Washington States's Wahluke Slope AVA vineyards
Winter. Grey seems to be the predominant color above, and nearby in our moderate climate a green carpet can surface as far as the eye can see(between the raindrops). It is the season of comfort foods and of hearty, full-bodied wines, like Cabernet Sauvignon. But where can a wine lover find value in the king of grapes within a domestic variety that is typically the most expensive wine grape by the ton?

Wine grape prices tend to reflect their land values plus the cost of farming the crop, so within California Napa fruit is more expensive than, say, Monterey county. Down south, Wild Horse of Templeton's Central Coast AVA Cabernet Sauvignon consistently will offer thirsty wine lovers bang for the buck. Regional blending, too, can offer a mixed value, such as Bogle Vineyard's 'California' Cabernet Sauvignon(around $10.). But, what if you wanted to taste identity, to find a value Cabernet that expressed a specific site?  For those values you may need to search foreign soils for this international varietal, such as Chile or South Africa.
Gravel vineyards of Graves, France await spring
Stateside, way further north in Washington state, everyday values there can move to another tier. With more than 50,000 acres planted, supporting more than 850 wineries(10 times more than a generation ago), Washington state is widely represented in the Cabernet value race. With 13 AVA's such as the expansive Columbia Valley, Yakima Valley, Red Mountain, and Horse Haven Hills, Cabernet Sauvignon has become the leading red grape varietal in the state. East of the Cascades, the vineyards sprall, taking advantage of Ice Age soils, ample hours of growing season sunlight and the irrigation richness of the broad Columbia Basin.

Grand Coulee Columbia Basin Project transformed this land, making water management and industrial scale farming a way of life. From its origins in the early 20th century, it remains the largest water reclamation project in the U.S., producing not only power, but hundreds of millions of dollars of agricultural crops each year. Here, pioneer Chateau Ste. Michelle farms more than 3500 acres of premium wine grapes in the Columbia Valley, consistently producing high quality to value table wines. Perhaps equally impressive is venerable Columbia Winery, sourcing oceans of fruit from multiple AVA's, including the Columbia Valley. Yes, children, size does matter.

At a recent quality to value tasting event Washington state was well represented in the under $20 value category. After tasting a broad selection of quaff-able cabernet, a few selections rose like cream to the top. Among them was Columbia Crest H3 2013 Cabernet Sauvignon from Horse Haven Hills.

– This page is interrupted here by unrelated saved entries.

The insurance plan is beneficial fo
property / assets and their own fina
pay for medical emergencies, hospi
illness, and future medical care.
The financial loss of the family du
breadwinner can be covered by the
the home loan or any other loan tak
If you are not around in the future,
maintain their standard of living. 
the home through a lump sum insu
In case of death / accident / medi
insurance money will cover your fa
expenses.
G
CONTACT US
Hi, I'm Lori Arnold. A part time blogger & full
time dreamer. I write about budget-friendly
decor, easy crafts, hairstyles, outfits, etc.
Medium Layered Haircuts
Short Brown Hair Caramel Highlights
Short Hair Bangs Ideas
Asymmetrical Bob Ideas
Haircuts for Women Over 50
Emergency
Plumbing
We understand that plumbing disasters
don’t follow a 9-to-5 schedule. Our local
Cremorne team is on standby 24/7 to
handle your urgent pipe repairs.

A gamey, dark stone fruit was its aromatic introduction, with dark currant, vanilla and rich earth notes giving way to berry and cocoa.  Within the Washington state value selections there was an almost industrial refinement here, allowing those that were strikingly different to stand apart.

Even Bordeaux shows a value worth seeking out, where bottles of Cru Bourgeois, are grown on a single estate."What distinguishes them from the best classed growths is that they rarely improve much beyond 15 years..." , notes author Jancis Robinson, but who can wait that long? Fronsac AOC and Haut-Médoc AOC remain the most consistent value appellations, but surprises await in some of Bordeaux's outlying regions. After a long history of recognizing merchants and craftsmen(bourg), it was in 1932 the French authority classified 444 of their distinguished properties, but the politics of the era did not allow ratification. Using a basis of consistent quality production and testing, 246 properties were finally awarded the unique classification in 2003, only to be annulled in 2008.  Finally, following a qualitative, non-partial selection procedure, Cru Bourgeois was updated, officially recognized and published in late 2010.
Values can be found in red Bordeaux

Look for quality to value estate selections like Château Grivière Médoc.  One of our tastings favorite selections was Blaigan Cru Bougeois Médoc, a Merlot/Cabernet blend, exhibiting a dark plum hue, with a smoky dried red fruit nose that held some winter spice, and rendered depth and complexity across the pallet to a finish that continued to flavor evolve as it warmed and disappeared in the mouth. Ah, a sense of place, and perhaps the king of values, too!